* **DOCUMENT TEXT**
Much of the discussion relating to HFT has focused on the NMS stock markets. The OTC equity securities market is not as fully automated as the NMS stock markets and more manual trading and reporting occur in OTC equity securities. Proper sequencing of trades and the reliability of the transaction reporting stream also are important in the OTC equity securities market. However, given the more manual nature of this market, the fact that the market for an OTC equity security may not change as quickly as for actively traded NMS stocks, and the absence of some of the concerns underlying the proposal (e.g., the need for proper sequencing of trades for Limit Up/Limit Down and Regulation NMS purposes), at this time FINRA is not proposing that trades in OTC equity securities reported more than two seconds following execution be identified as "out of sequence" for purposes of public dissemination. (Trades in OTC equity securities are not commingled with transactions in NMS stocks, but are disseminated separately via FINRA's Trade Data Dissemination Service (TDDS) feed.) However, FINRA specifically seeks comment on this issue.
FINRA also is proposing to amend the current Supplementary Material that provides guidance on the "as soon as practicable" requirement under the trade reporting rules. Specifically, consistent with the SEC's application of Rule 603 of Regulation NMS,10 FINRA interprets the "as soon as practicable" requirement to also require that firms not disseminate executed trade information sooner than the trade is reported to FINRA. Thus, for example, an ATS cannot commence the process of disseminating trade information to its subscribers any faster than it commences the process of reporting the trade to FINRA for dissemination purposes. This also would prohibit an ATS from reporting back execution information to the subscriber on whose behalf the trade was executed sooner than it reports the information to FINRA.
As discussed above, FINRA believes that the proposal would enhance the trade information disseminated on the tapes, thereby enabling investors and other market participants to better understand the market conditions prevailing at the time of execution of their orders. The proposal would also reduce the likelihood that out of sequence trades are misinterpreted or, for example, improperly impact the calculation of reference prices under the Limit Up/Limit Down Plan.
The economic impacts of the proposal may vary across securities depending upon the frequency at which the underlying securities trade. The anticipated benefits would be most pronounced with respect to more actively traded securities. For securities that are very thinly traded, FINRA considered whether the proposal would result in a loss of information, since some trades may be excluded from the last sale price calculation. FINRA notes that this may be an issue today, i.e., for very thinly traded securities where there is usually more than 10 seconds between trades, potentially the only trade that would update the last sale price is already omitted from the last sale calculation, if it is not reported within 10 seconds. However, FINRA does not believe that the proposal would result in a material loss of information because the trades would still be included in the data that is publicly disseminated and would continue to update the high and low sale prices. Nonetheless, FINRA specifically solicits comment on this issue.11
In addition, the proposal to amend the Supplementary Material relating to the "as soon as practicable" requirement would clarify the need for consistency in the timeliness of reporting of information to ATS subscribers and other market participants via FINRA. As noted above, the proposed amendments would clarify that, consistent with the SEC's application of Rule 603 of Regulation NMS, a firm must not disseminate trade information to subscribers prior to meeting its reporting requirements to FINRA.

* **TASKS AND EXERCISES**
#1 Decide whether each statement below agrees with the FINRA trade reporting text above. Answer yes or no, and quote the words of the text that settle it.
(a) FINRA is proposing that trades in OTC equity securities reported more than two seconds after execution be identified as "out of sequence."
(b) Trades in OTC equity securities are disseminated through FINRA's TDDS feed.
(c) FINRA expects the proposal to cause a material loss of information for very thinly traded securities.
#2 Please answer these questions from the FINRA trade reporting text above, putting each answer on its own line.
(a) FINRA's reading of the "as soon as practicable" requirement is consistent with whose application of which rule?
(b) For which securities would the anticipated benefits be most pronounced?
(c) Which prices would the trades still update, according to FINRA?
#3 Carry on the FINRA trade reporting text above, starting from the point where it stops.

* **COLLECTED MATERIAL**

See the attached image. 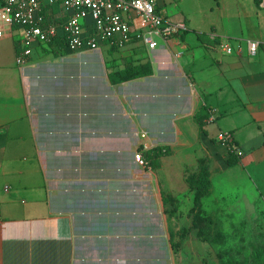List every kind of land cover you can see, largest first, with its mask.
<instances>
[{"label": "crops", "instance_id": "obj_1", "mask_svg": "<svg viewBox=\"0 0 264 264\" xmlns=\"http://www.w3.org/2000/svg\"><path fill=\"white\" fill-rule=\"evenodd\" d=\"M157 10L187 29L154 49L50 43L18 64L23 29H0V264H122L124 253L138 263L166 237L162 194L193 195L188 162L206 158L212 181L219 169L224 180L235 167L264 171V48L247 51L264 44V0H157ZM223 39L241 51L227 54ZM128 63L151 73L119 81Z\"/></svg>", "mask_w": 264, "mask_h": 264}, {"label": "built area", "instance_id": "obj_2", "mask_svg": "<svg viewBox=\"0 0 264 264\" xmlns=\"http://www.w3.org/2000/svg\"><path fill=\"white\" fill-rule=\"evenodd\" d=\"M56 1L0 0V29L9 26L24 31L18 64L28 61L36 45H48L58 39H63L72 52L96 50L105 42L124 45L133 40L154 49L160 40L172 39L187 29L185 22H172L160 14L157 0H62L58 19L52 11ZM221 46L227 54L241 51V47H234L226 39ZM247 48L248 54L255 57L264 44L251 39ZM217 111L211 110L210 121L216 119ZM219 141L228 148L234 146L229 131H221ZM135 158L142 162V152L136 153Z\"/></svg>", "mask_w": 264, "mask_h": 264}, {"label": "rangeland", "instance_id": "obj_3", "mask_svg": "<svg viewBox=\"0 0 264 264\" xmlns=\"http://www.w3.org/2000/svg\"><path fill=\"white\" fill-rule=\"evenodd\" d=\"M172 6L174 9L177 7ZM176 165L170 163V167ZM196 165V162H188L187 171L185 168L184 172L191 173L197 168ZM260 169V165L243 170L235 167L230 169L229 179L225 180V175H221L219 169L217 177L216 174L213 177L214 186L204 199V209L222 222L228 234L225 244L205 243L198 239L195 230H191L181 250L175 253L168 239L169 228H166V237L155 242L153 257L143 254L139 259L141 261L136 263L131 254L124 253L122 264H222L217 256L218 251L222 252L226 261L236 264H264L253 256L256 247L264 255V171ZM189 192L180 191V211L172 218L176 229L191 225L187 212L192 205L193 195Z\"/></svg>", "mask_w": 264, "mask_h": 264}, {"label": "trees", "instance_id": "obj_4", "mask_svg": "<svg viewBox=\"0 0 264 264\" xmlns=\"http://www.w3.org/2000/svg\"><path fill=\"white\" fill-rule=\"evenodd\" d=\"M61 1L62 0H57L52 4V10L56 14L60 12ZM262 1L263 0H256L259 5ZM52 43H57L61 46L66 45L63 39H58ZM150 73L151 68L149 63H128L124 68L119 69L115 73V76L118 77L119 81H125ZM234 146L231 144L228 149V158L226 160L228 166H233L239 161V154L236 152V147ZM187 181L190 190L193 192V203L187 212V215L191 218V225H183L178 229L174 227L172 218L180 211L178 197L172 193L162 194L164 213L168 220L169 239L173 251L178 253L181 250L191 230H195L198 239L205 243L216 242L225 244L228 239V234L225 232L222 222L211 214H208L204 209V199L213 188L212 173L206 158L200 159L197 171L189 173ZM217 256L222 264H236L232 261H226L222 252L218 251ZM253 256L260 263H264L263 251L259 247L253 250Z\"/></svg>", "mask_w": 264, "mask_h": 264}]
</instances>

* **WRITTEN RESPONSES**
#1
(a) No: "at this time FINRA is not proposing that trades in OTC equity securities reported more than two seconds following execution be identified as "out of sequence" for purposes of public dissemination"
(b) Yes: "are disseminated separately via FINRA's Trade Data Dissemination Service (TDDS) feed"
(c) No: "FINRA does not believe that the proposal would result in a material loss of information"

#2
(a) The SEC's application of Rule 603 of Regulation NMS
(b) More actively traded securities
(c) The high and low sale prices

#3
The proposal would not change a firm's reporting obligations under FINRA rules and, as a result, would impose no material direct costs to member firms. In addition, the costs to FINRA would be minimal to update the TRFs and the ADF to identify "out of sequence" trades before sending them to the SIPs for dissemination.
Request for Comment
FINRA seeks comments on the proposal outlined above. In addition to general comments, FINRA specifically requests comments on the following questions:
FINRA requests that commenters provide empirical data or other factual support for their comments wherever possible.
1 FINRA will not edit personal identifying information, such as names or email addresses, from submissions. Persons should submit only information that they wish to make publicly available. See NTM 03-73 (November 2003) (NASD Announces Online Availability of Comments) for more information.
2See Section 19 of the Securities Exchange Act of 1934 (SEA) and rules thereunder. After a proposed rule change is filed with the SEC, the proposed rule change generally is published for public comment in the Federal Register. Certain limited types of proposed rule changes, however, take effect upon filing with the SEC. See SEA Section 19(b)(3) and SEA Rule 19b-4.
3See FINRA September 19, 2014, News Release "FINRA Board Approves Series of Equity Trading and Fixed Income Rulemaking Items."
4 Firms must have policies and procedures reasonably designed to comply with the "as soon as practicable" requirement and must implement systems that commence the trade reporting process without delay upon execution. Where a firm has such reasonably designed policies, procedures and systems in place, the firm will not be viewed as violating the "as soon as practicable" requirement because of delays in trade reporting due to extrinsic factors that are not reasonably predictable and where the firm does not purposely intend to delay the reporting of the trade.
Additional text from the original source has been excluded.